Zero trust is simple.

  • 1 Explain trust boundaries and blast radius in plain language
  • 2 Map implicit trust and remove the highest risk edges
  • 3 Plan layered controls with ownership and logging
zero trust
Design where no implicit trust is granted based on network location
microsegment
Breaking systems into small zones with tight policy
Scenario. One service is compromised. What architecture choice most reduces 'how far the attacker can go'

Segmentation and least privilege. Microsegmentation and scoped identities limit lateral movement and blast radius.

Module 3: Runtime and cloud security

Crypto is only useful when it is applied correctly.

  • 1 Explain why certificate validation matters and what should fail closed
  • 2 Spot common protocol weaknesses that create false safety
  • 3 Write a short crypto policy with rotation and exception rules
cipher suite
set of algorithms for key exchange, encryption and integrity
certificate authority
trusted issuer of certificates
mutual TLS
Both client and server present certificates
Scenario. A team proposes skipping certificate validation to unblock an integration. What is the correct response

Treat it as a serious risk. Fix trust properly with correct CA roots, renewal automation, and hostname verification.
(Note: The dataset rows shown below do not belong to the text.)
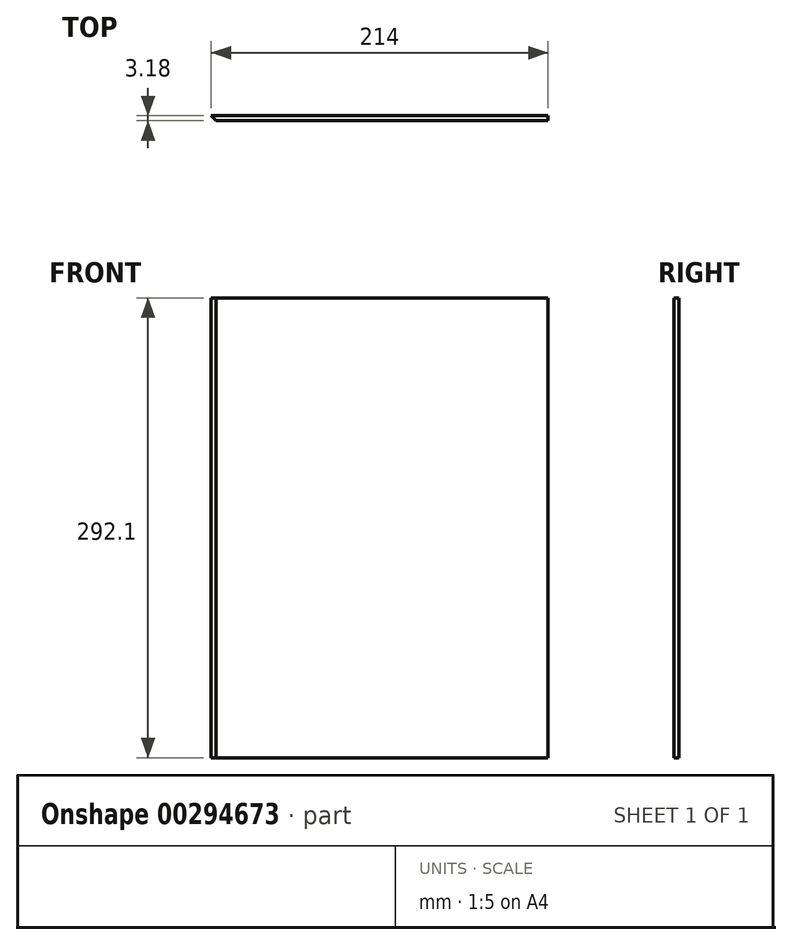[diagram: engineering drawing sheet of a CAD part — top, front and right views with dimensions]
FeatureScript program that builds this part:
annotation { "Feature Type Name" : "Feature", "Feature Type Description" : "" }
export const myFeature = defineFeature(function(context is Context, id is Id, definition is map)
    precondition{}
    {
        {
            var Q0;
            Q0=qCreatedBy(makeId("Front.planeOp"),FACE);
            var sketch = newSketch(context, id + "F0", { "sketchPlane" : qUnion([Q0])});
            skLineSegment(sketch, "E0.bottom", {"start": v(-107.95, 146.05) * mm, "end": v(107.95, 146.05) * mm});
            skLineSegment(sketch, "E0.top", {"start": v(-107.95, -146.05) * mm, "end": v(107.95, -146.05) * mm});
            skLineSegment(sketch, "E0.left", {"start": v(-107.95, 146.05) * mm, "end": v(-107.95, -146.05) * mm});
            skLineSegment(sketch, "E0.right", {"start": v(107.95, 146.05) * mm, "end": v(107.95, -146.05) * mm});
            skPoint(sketch, "E0.middle", {"position": v(0, 0) * mm});
            skSolve(sketch);
        }
        {
            var Q0;
            Q0=makeQuery(id+"F0.imprint","IMPRINT",FACE,{"disambiguationData":[TD([[makeQuery(id+"F0.imprint","IMPRINT",EDGE,{"derivedFrom":sQuery(id+"F0.wireOp",EDGE,"E0.bottom")}),-1.0]])]});
            extrude(context, id + "F1", {"entities" : qUnion([Q0]), "endBound" : BoundingType.SYMMETRIC, "depth" : 3.17 * mm});
        }
        {
            var Q0;
            Q0=makeQuery(id+"F1.opExtrude","CAP_EDGE",EDGE,{"disambiguationData":[OSD([sQuery(id+"F0.wireOp",EDGE,"E0.left")])],"isStart":false});
            chamfer(context, id + "F2", {"entities" : qUnion([Q0]), "width" : 5.08 * mm, "tangentPropagation" : true});
        }
    });
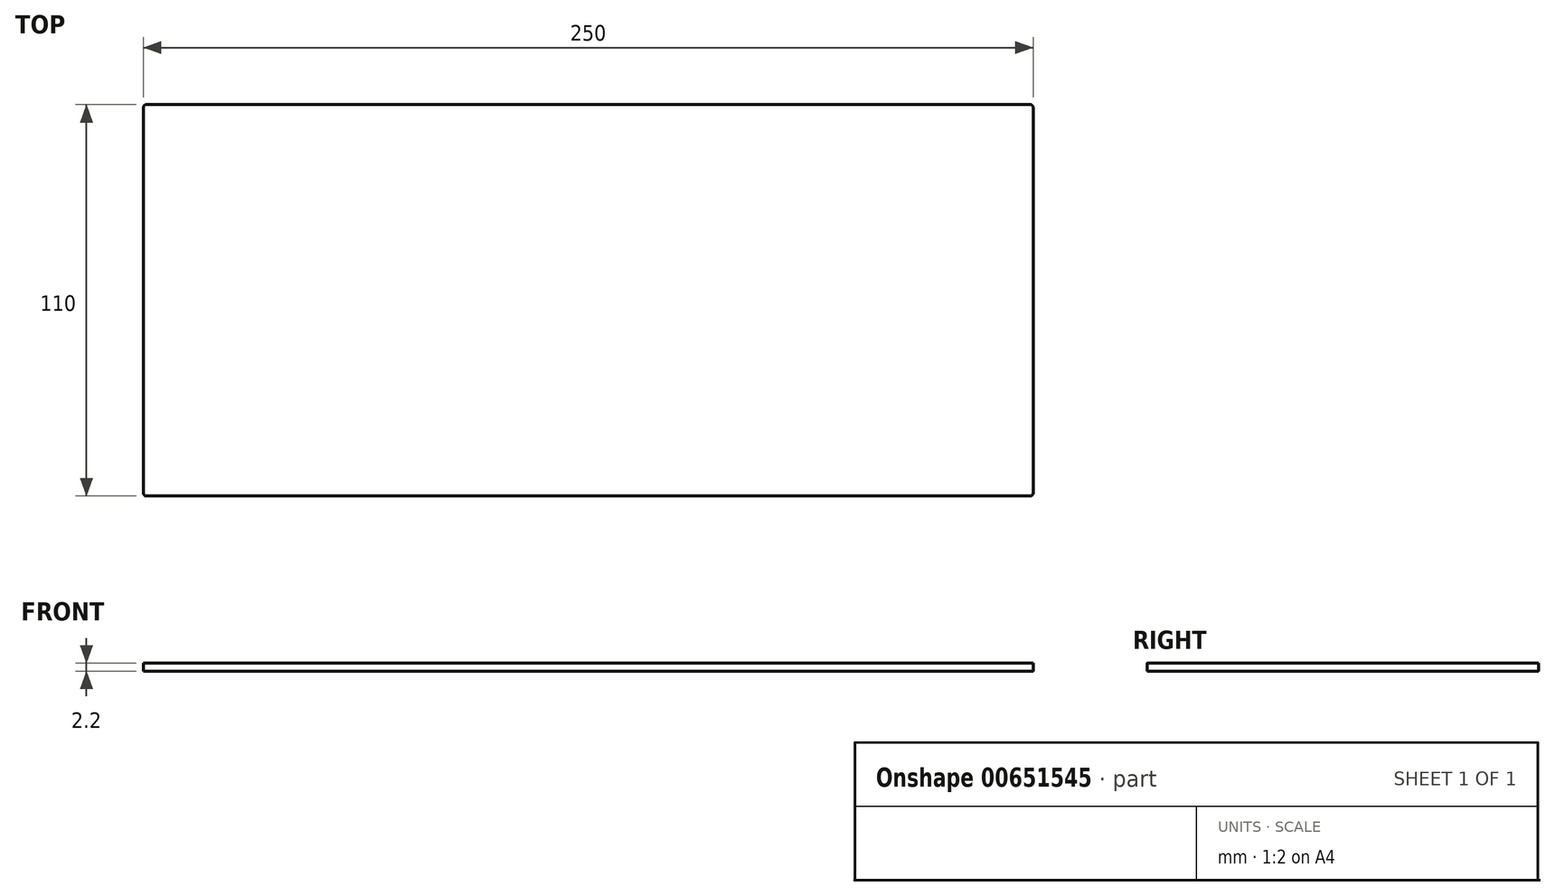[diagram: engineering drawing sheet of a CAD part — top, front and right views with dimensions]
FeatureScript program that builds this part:
annotation { "Feature Type Name" : "Feature", "Feature Type Description" : "" }
export const myFeature = defineFeature(function(context is Context, id is Id, definition is map)
    precondition{}
    {
        {
            var Q0;
            Q0=qCreatedBy(makeId("Top.planeOp"),FACE);
            var sketch = newSketch(context, id + "F0", { "sketchPlane" : qUnion([Q0])});
            skLineSegment(sketch, "E0.bottom", {"start": v(-125, 55) * mm, "end": v(125, 55) * mm});
            skLineSegment(sketch, "E0.top", {"start": v(-125, -55) * mm, "end": v(125, -55) * mm});
            skLineSegment(sketch, "E0.left", {"start": v(-125, 55) * mm, "end": v(-125, -55) * mm});
            skLineSegment(sketch, "E0.right", {"start": v(125, 55) * mm, "end": v(125, -55) * mm});
            skPoint(sketch, "E0.middle", {"position": v(0, 0) * mm});
            skSolve(sketch);
        }
        {
            var Q0;
            Q0=makeQuery(id+"F0.imprint","IMPRINT",FACE,{"disambiguationData":[TD([[makeQuery(id+"F0.imprint","IMPRINT",EDGE,{"derivedFrom":sQuery(id+"F0.wireOp",EDGE,"E0.bottom")}),-1.0]])]});
            extrude(context, id + "F1", {"entities" : qUnion([Q0]), "depth" : 2.2 * mm, "offsetDistance" : 25 * mm});
        }
        {
            var Q0;
            Q0=makeQuery(id+"F1.opExtrude","SWEPT_EDGE",EDGE,{"disambiguationData":[OSD([sQuery(id+"F0.wireOp",EDGE,"E0.top"),sQuery(id+"F0.wireOp",EDGE,"E0.left")])]});
            var Q1;
            Q1=makeQuery(id+"F1.opExtrude","SWEPT_EDGE",EDGE,{"disambiguationData":[OSD([sQuery(id+"F0.wireOp",EDGE,"E0.top"),sQuery(id+"F0.wireOp",EDGE,"E0.right")])]});
            var Q2;
            Q2=makeQuery(id+"F1.opExtrude","SWEPT_EDGE",EDGE,{"disambiguationData":[OSD([sQuery(id+"F0.wireOp",EDGE,"E0.bottom"),sQuery(id+"F0.wireOp",EDGE,"E0.right")])]});
            var Q3;
            Q3=makeQuery(id+"F1.opExtrude","SWEPT_EDGE",EDGE,{"disambiguationData":[OSD([sQuery(id+"F0.wireOp",EDGE,"E0.bottom"),sQuery(id+"F0.wireOp",EDGE,"E0.left")])]});
            fillet(context, id + "F2", {"entities" : qUnion([Q0, Q1, Q2, Q3]), "radius" : 0.8 * mm, "tangentPropagation" : true, "allowEdgeOverflow" : false});
        }
    });
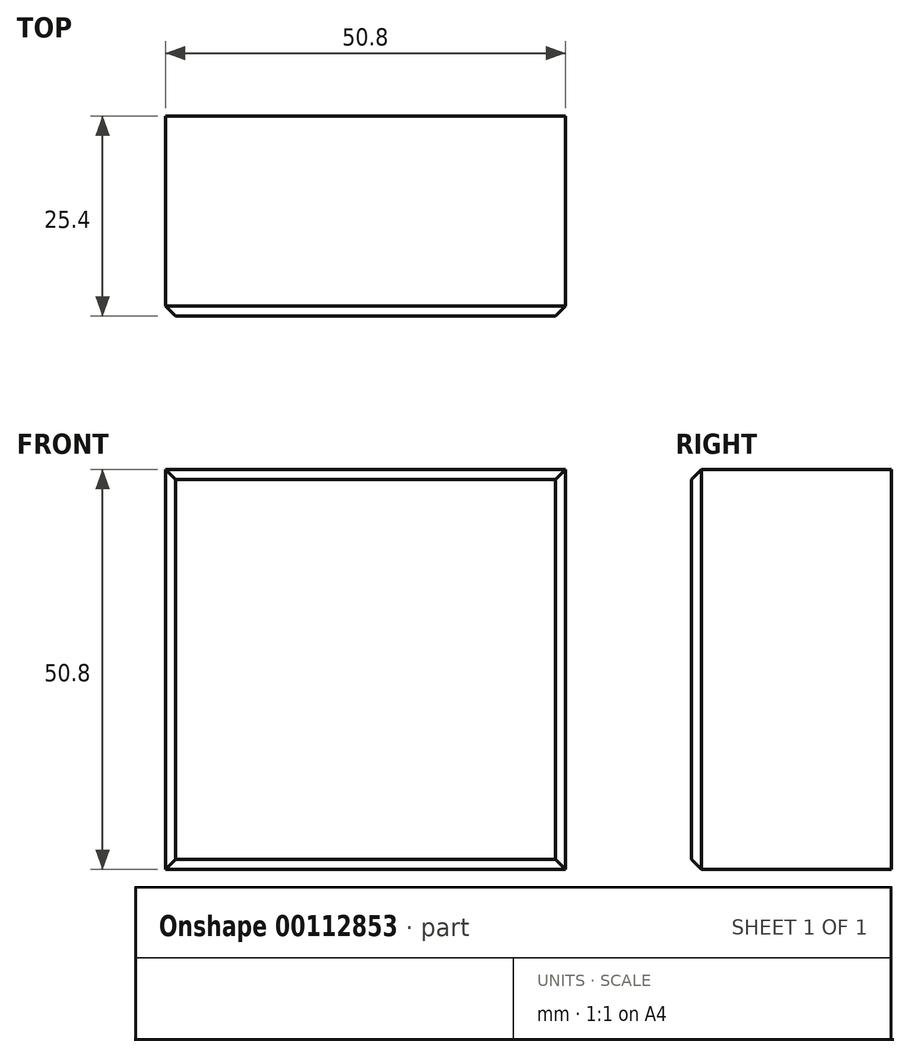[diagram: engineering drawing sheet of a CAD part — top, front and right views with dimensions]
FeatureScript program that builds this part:
annotation { "Feature Type Name" : "Feature", "Feature Type Description" : "" }
export const myFeature = defineFeature(function(context is Context, id is Id, definition is map)
    precondition{}
    {
        {
            var Q0;
            Q0=qCreatedBy(makeId("Front.planeOp"),FACE);
            var sketch = newSketch(context, id + "F0", { "sketchPlane" : qUnion([Q0])});
            skLineSegment(sketch, "E0.bottom", {"start": v(0, 0) * mm, "end": v(50.8, 0) * mm});
            skLineSegment(sketch, "E0.top", {"start": v(0, 50.8) * mm, "end": v(50.8, 50.8) * mm});
            skLineSegment(sketch, "E0.left", {"start": v(0, 0) * mm, "end": v(0, 50.8) * mm});
            skLineSegment(sketch, "E0.right", {"start": v(50.8, 0) * mm, "end": v(50.8, 50.8) * mm});
            skSolve(sketch);
        }
        {
            var Q0;
            Q0=makeQuery(id+"F0.imprint","IMPRINT",FACE,{"disambiguationData":[TD([[makeQuery(id+"F0.imprint","IMPRINT",EDGE,{"derivedFrom":sQuery(id+"F0.wireOp",EDGE,"E0.bottom")}),1.0]])]});
            extrude(context, id + "F1", {"entities" : qUnion([Q0]), "depth" : 25.4 * mm});
        }
        {
            var Q0;
            Q0=makeQuery(id+"F1.opExtrude","CAP_EDGE",EDGE,{"disambiguationData":[OSD([sQuery(id+"F0.wireOp",EDGE,"E0.left")])],"isStart":false});
            var Q1;
            Q1=makeQuery(id+"F1.opExtrude","CAP_EDGE",EDGE,{"disambiguationData":[OSD([sQuery(id+"F0.wireOp",EDGE,"E0.top")])],"isStart":false});
            var Q2;
            Q2=makeQuery(id+"F1.opExtrude","CAP_EDGE",EDGE,{"disambiguationData":[OSD([sQuery(id+"F0.wireOp",EDGE,"E0.bottom")])],"isStart":false});
            var Q3;
            Q3=makeQuery(id+"F1.opExtrude","CAP_EDGE",EDGE,{"disambiguationData":[OSD([sQuery(id+"F0.wireOp",EDGE,"E0.right")])],"isStart":false});
            chamfer(context, id + "F2", {"entities" : qUnion([Q0, Q1, Q2, Q3]), "width" : 1.27 * mm, "tangentPropagation" : true});
        }
    });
Bypassing validation turns encryption into a false sense of safety.

Module 4: Supply chain security

Supply chain risk is the uncomfortable truth that you inherit other people’s security decisions.

  • 1 Explain why dependencies and vendors are part of your system
  • 2 Choose controls for provenance, isolation, and rollback
  • 3 Reduce blast radius in CI and build pipelines
What is supply chain risk in security

Risk introduced through third parties such as dependencies, build tools, vendors, and services you rely on.

Module 5: Vulnerability management

Vulnerability management is not a panic feed.

  • 1 Prioritise vulnerabilities using exposure, impact, and exploit signals
  • 2 Choose containment when patching is not possible yet
  • 3 Record decisions so you can defend them later
What is the goal of vulnerability management

To reduce risk through prioritised remediation and sensible compensating controls.

Module 6: Detection and incident response

Detection closes the gap between compromise and action.

  • 1 Explain the detection and response loop and who owns each step
  • 2 Build a timeline that supports scope and containment decisions
  • 3 Tune detections with an explicit trade off between noise and misses
SIEM
Security information and event management (SIEM), a platform that collects and correlates security events
SOC
security operations centre (SOC), a team that monitors and responds
dwell time
how long an attacker stays unnoticed
Scenario. Your SIEM fires constantly and nobody trusts it. What should you do

Reduce noise. Tune rules, add context, tie alerts to playbooks and owners, and prioritise a small set of high value detections first.

Module 7: Privacy, ethics, and auditability

This section is the glue.

  • 1 Explain the difference between policy, standard, procedure, and control
  • 2 Map controls to a framework to make gaps and coverage visible
  • 3 Choose metrics that measure outcomes rather than comfort
security theatre
activity that looks reassuring but does not reduce real risk
control effectiveness
whether a control changes outcomes, not whether it exists on paper
Why use a framework such as NIST CSF 2.0

It provides shared language and coverage across Govern, Identify, Protect, Detect, Respond and Recover, making gaps and priorities easier to communicate.

Module 8: System ilities

System ilities are the properties that decide whether you survive a bad day.

  • 1 Explain attacker economics and how defenders change cost of attack
  • 2 Run a simple failure analysis without blame
  • 3 Turn lessons learned into a concrete system change
What do attackers typically optimise for

Low cost and high probability of success, not perfect technique.

Module 9: Capstone professional practice

Pick one system you understand.

  • 1 Produce a defensible pack that links risks, controls, and evidence
  • 2 Explain your security posture to a non technical stakeholder
  • 3 Choose what to do next quarter and why
What makes a capstone defensible

Clear scope, clear risk choices, and clear evidence you can show.